Dokumentauszug
-*-*-

Volksstimme - 10.02.1951
- In Schierke wird das Hotel "Fürst zu Stolberg" enteignet, in Volkseigentum überführt, umgebaut und als Hotel "Heinrich Heine" genutzt.
- Anfang der 1950er Jahre kommt es immer wieder zu größeren Waldbränden im Stadtwald. Die Ursachen sind neben Brandstiftung oder Rauchen der Funkenflug der mit minderwertiger Kohle befeuerten Lokomotiven der Harzquerbahn.
- Auf dem Blockshornberg wird eine Freilichtbühne gebaut.
- Am 26. September wird das alte und bekannte "Café Wien" als Treffpunkt für Einheimische und Urlauber wieder eröffnet.
- Das Stadttheater Wernigerode wird vom Volkstheater Halberstadt übernommen.
- Auch zwischen dem Kreis Wernigerode (DDR) und den Kreisen auf niedersächsischer Seite (Bundesrepublik) wird ein Sperrgebiet eingerichtet. "Politisch unzuverlässige Personen" werden aus dem Sperrgebiet zwangsausgesiedelt (Aktion "Ungeziefer"). Aus dem Sperrgebiet des Kreises Wernigerode werden 158 Personen in einer "Nacht-und-Nebel-Aktion" am 28./29. Mai ausgesiedelt und in die Landkreise Torgau und Querfurt gebracht. Die erste Aktion war jedoch schlecht vorbereitet. So konnten sich viele zur Umsiedlung vorgesehene Einwohner durch eine spontane Flucht in die Bundesrepublik der Zwangsumsiedlung entziehen. "Am Morgen des 7. Juni fuhren um 6.00 Uhr die Lastkraftwagen vor. Die betroffenen Personen wurden informiert, und im Laufe des Tages fand der Abtransport zum Bahnhof statt, wo die Züge um 20.00 Uhr abfuhren, so dass die Betroffenen in den frühen Morgenstunden zwischen 3.00 und 5.00 Uhr am Zielort eintrafen." Insgesamt wurden damit in beiden Aktionen aus dem Kreis Wernigerode 297 Personen zwangsausgesiedelt.
- Der Wald der Stadt Wernigerode und der sich im Privatbesitz befindliche Wald wird enteignet und dem Staatlichen Forstwirtschaftsbetrieb übergeben. Damit gehört der Wald nicht mehr der Kommune sondern ist "Volkseigentum".
- Von 1952 bis 1990 gehört nach der Auflösung des Landes Sachsen-Anhalt der Kreis Wernigerode zum Bezirk Magdeburg.
- Im Kreis Wernigerode gibt es 140 Kulturgruppen für Volkskunst.
- In Minsleben gründen sechs Bauern die LPG "Einheit" ("Landwirtschaftliche Produktionsgenossenschaft").
- Ein Teil der Parkanlage der Jugendherberge "Ernst Lehmann" wird im Nationalen Aufbauwerk (NAW) neu gestaltet und für die Öffentlichkeit geöffnet.
- Das Alten- und Pflegeheim "Nicolaihospital" wird geschlossen und die Bewohner in die Baracken des ehemaligen Zwangsarbeiterlagers am Veckenstedter Weg verlegt. Aus dem Hospital wird das Volkspolizei-Kreisamt.
- Der größte Wernigeröder Betrieb "Elmo" baut auf dem Gelände in der Ilsenburger Straße einen Kindergarten. Der von den Eltern zu zahlende Tagessatz beträgt 35 Pfennige.

-*-*-

Eingabedaten
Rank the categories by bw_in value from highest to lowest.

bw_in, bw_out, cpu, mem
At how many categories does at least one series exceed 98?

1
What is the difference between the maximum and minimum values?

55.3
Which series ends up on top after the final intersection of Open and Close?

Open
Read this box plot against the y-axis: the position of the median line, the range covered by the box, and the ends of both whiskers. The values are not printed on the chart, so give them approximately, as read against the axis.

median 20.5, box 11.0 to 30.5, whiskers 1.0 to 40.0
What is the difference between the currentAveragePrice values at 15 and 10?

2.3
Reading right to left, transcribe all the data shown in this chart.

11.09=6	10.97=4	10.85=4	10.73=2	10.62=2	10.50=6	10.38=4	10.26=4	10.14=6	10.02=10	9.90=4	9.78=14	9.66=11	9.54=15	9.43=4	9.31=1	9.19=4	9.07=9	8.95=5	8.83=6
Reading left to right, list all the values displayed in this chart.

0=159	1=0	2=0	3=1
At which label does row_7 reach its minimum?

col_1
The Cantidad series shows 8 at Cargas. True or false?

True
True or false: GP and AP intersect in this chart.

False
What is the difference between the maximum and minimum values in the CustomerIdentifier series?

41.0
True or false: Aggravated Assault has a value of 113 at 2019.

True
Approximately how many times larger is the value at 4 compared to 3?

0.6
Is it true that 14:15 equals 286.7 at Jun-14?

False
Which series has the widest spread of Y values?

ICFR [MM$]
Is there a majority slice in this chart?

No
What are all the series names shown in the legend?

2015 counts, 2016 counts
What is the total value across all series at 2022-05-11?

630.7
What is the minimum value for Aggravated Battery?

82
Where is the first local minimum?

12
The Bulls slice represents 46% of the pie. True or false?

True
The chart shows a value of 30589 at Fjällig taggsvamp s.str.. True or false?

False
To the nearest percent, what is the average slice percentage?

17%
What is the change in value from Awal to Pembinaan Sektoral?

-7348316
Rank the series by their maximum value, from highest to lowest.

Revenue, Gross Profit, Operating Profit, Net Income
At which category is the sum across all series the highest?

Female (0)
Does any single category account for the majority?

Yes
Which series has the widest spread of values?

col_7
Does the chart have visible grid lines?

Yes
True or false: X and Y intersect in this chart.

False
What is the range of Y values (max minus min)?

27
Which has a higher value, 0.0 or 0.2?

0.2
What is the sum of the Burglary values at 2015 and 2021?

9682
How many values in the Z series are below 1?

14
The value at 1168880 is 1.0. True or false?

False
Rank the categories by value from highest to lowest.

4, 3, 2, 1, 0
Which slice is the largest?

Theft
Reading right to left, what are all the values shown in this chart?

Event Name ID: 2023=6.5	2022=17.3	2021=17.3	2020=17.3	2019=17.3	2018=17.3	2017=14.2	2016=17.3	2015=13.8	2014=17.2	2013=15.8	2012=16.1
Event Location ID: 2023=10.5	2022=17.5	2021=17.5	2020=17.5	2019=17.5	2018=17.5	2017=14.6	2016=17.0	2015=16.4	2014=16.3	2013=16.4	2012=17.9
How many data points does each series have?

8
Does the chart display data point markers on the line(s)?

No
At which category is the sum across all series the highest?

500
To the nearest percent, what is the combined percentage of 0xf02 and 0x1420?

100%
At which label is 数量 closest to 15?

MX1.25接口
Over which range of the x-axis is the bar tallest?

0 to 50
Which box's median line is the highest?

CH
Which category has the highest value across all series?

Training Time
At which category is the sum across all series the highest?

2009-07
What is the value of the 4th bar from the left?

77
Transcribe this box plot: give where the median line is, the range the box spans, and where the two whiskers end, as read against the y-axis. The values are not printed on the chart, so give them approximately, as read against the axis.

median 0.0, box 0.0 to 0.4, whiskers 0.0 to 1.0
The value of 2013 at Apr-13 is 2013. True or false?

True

-*-*-

Aufgaben
1) Welchen Tagessatz mussten Eltern laut dem Dokumentauszug für den Kindergarten von „Elmo“ zahlen?
2) Geben Sie den Abschnitt des Dokumentauszugs zwischen „- Ein Teil der“ und „wird das Volkspolizei-Kreisamt.“ einschließlich wortgetreu wieder.
3) Fassen Sie im Dokumentauszug den Absatz, der mit „Auch zwischen dem Kreis Wernigerode“ beginnt, als Liste zusammen und behalten Sie dabei die wesentlichen Fakten bei.

Ergebnisse
1) 35 Pfennige.

2)
- Ein Teil der Parkanlage der Jugendherberge "Ernst Lehmann" wird im Nationalen Aufbauwerk (NAW) neu gestaltet und für die Öffentlichkeit geöffnet.
- Das Alten- und Pflegeheim "Nicolaihospital" wird geschlossen und die Bewohner in die Baracken des ehemaligen Zwangsarbeiterlagers am Veckenstedter Weg verlegt. Aus dem Hospital wird das Volkspolizei-Kreisamt.

3)
- Zwischen dem Kreis Wernigerode (DDR) und den Kreisen auf niedersächsischer Seite (Bundesrepublik) wird ein Sperrgebiet eingerichtet.
- „Politisch unzuverlässige Personen“ werden aus dem Sperrgebiet zwangsausgesiedelt (Aktion „Ungeziefer“).
- Am 28./29. Mai werden 158 Personen in einer „Nacht-und-Nebel-Aktion“ ausgesiedelt und in die Landkreise Torgau und Querfurt gebracht.
- Die erste Aktion war schlecht vorbereitet. Viele Betroffene entzogen sich der Zwangsumsiedlung durch Flucht in die Bundesrepublik.
- Am 7. Juni fahren um 6.00 Uhr Lastkraftwagen vor. Die Betroffenen werden im Laufe des Tages zum Bahnhof gebracht. Die Züge fahren um 20.00 Uhr ab und kommen zwischen 3.00 und 5.00 Uhr am Zielort an.
- Insgesamt werden in beiden Aktionen 297 Personen aus dem Kreis Wernigerode zwangsausgesiedelt.